One Piano Moving Technique

One Piano Moving Technique

An easier way for uprights

I have noticed some talk of lifting uprights onto the standard 4-wheel piano dolly. I have done it the old brute force way for over 30 years. However, in the last few years, I noticed that I had a Sam's Club $39.99 two-wheel box dolly, and I found myself trying something that works like a charm.

Have one person ready who knows how to set the dolly under the piano. (That is, with the rubber tracks up against the bottom of the piano with two of the wheels in the air.) Have them ready and waiting in front of the piano with dolly at the ready.

You stand at the end with the two-wheel box dolly poised with its long foot under the end of the piano and wheels on the ground. Push the foot most to all of the way under the end (usually treble) of the piano. With one of your feet on the axle of the dolly, pull the top down almost to the floor. The piano kicks itself up in the air and your partner cocks the 4-wheeler up at one end and slides it under the piano.
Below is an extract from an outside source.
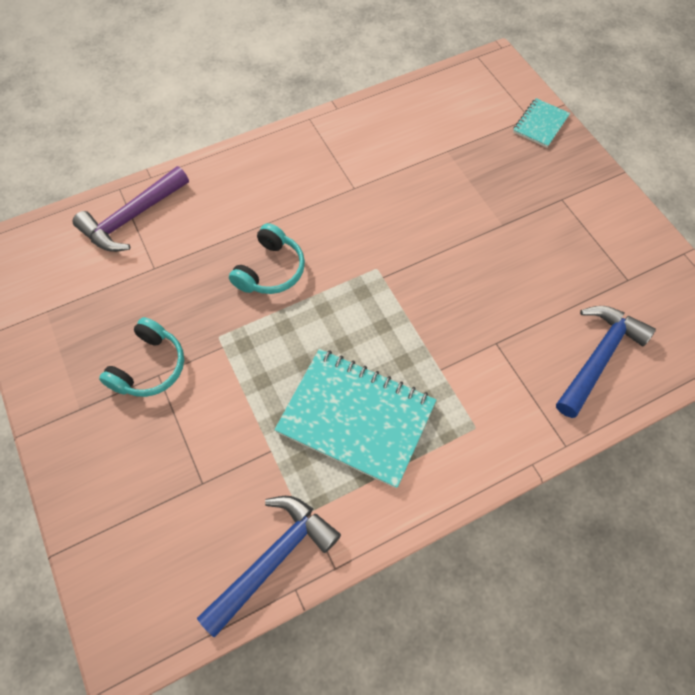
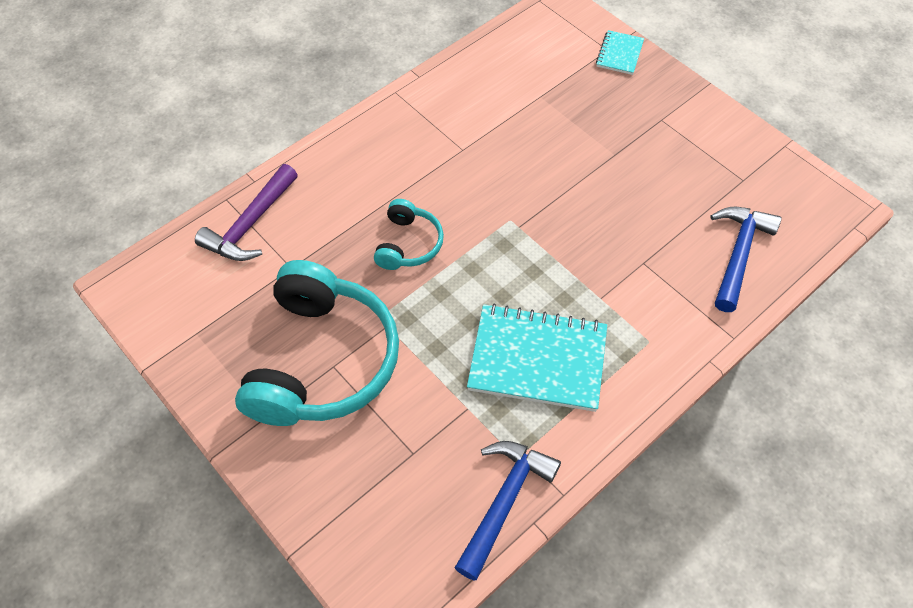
camera: 15 degrees left, 5 degrees down
turquoise headphones [99,317,184,397] -> turquoise headphones [235,260,399,426], size x2.06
The 4-wheeler will not be perfectly centered, but it usually does not need to be any more centered in most cases. If you need it centered, then take a deeper bite with the 2-wheeler while the piano is cocked up or with it sitting on the four wheel dolly pick it up a bit farther so the dolly can be repositioned. When you push the 2-wheeler down, raising the piano, you must notice the angle at the "foot to piano bottom board". If you go past a 90-degree angle, and push the dolly top all the way to the floor, you run the risk of the piano sliding off but usually that doesn't happen unless the bottom board is slick.

I have also used this method with a two-wheel appliance dolly with a shorter, more substantial foot: the kind with straps for a refrigerator and all. It still worked, except it felt more stable and you can hold the box dolly all the way down to the floor.

I needed this method because I do not move many pianos any more. I plan to keep my back in functional condition. I have used this method to move several hundred pianos and I have not had one catastrophe, except once when I had a complete idiot setting the 4-wheeler and he managed to set the dolly out of square, so that the piano tipped forward. Luckily it was a small Euro console and did not do much damage when it hit the floor.

Good luck to you all who try this, and save your backs.